YOUR TASK: Once the line containing "cx_px: 1350" is found in the entries below, restate it and each following line word for word, stopping after the line containing "focal_mm: 6.86".

Entries taken from a collection:
= = = = = = =
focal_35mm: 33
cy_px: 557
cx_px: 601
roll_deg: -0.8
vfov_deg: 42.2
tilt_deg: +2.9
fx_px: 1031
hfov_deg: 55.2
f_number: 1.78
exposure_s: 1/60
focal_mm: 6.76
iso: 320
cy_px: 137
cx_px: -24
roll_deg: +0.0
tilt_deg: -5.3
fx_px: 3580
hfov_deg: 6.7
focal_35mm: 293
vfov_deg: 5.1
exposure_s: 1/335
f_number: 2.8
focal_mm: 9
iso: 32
= = = = = = =
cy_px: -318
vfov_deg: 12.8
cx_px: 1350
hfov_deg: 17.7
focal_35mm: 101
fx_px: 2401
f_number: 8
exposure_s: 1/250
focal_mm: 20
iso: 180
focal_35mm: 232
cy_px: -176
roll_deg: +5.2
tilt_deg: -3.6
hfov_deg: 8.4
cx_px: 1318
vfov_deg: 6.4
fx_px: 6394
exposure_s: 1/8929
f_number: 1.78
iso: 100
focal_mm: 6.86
= = = = = = =
SOLVED PROBLEM:
cx_px: 1350
hfov_deg: 17.7
focal_35mm: 101
fx_px: 2401
f_number: 8
exposure_s: 1/250
focal_mm: 20
iso: 180
focal_35mm: 232
cy_px: -176
roll_deg: +5.2
tilt_deg: -3.6
hfov_deg: 8.4
cx_px: 1318
vfov_deg: 6.4
fx_px: 6394
exposure_s: 1/8929
f_number: 1.78
iso: 100
focal_mm: 6.86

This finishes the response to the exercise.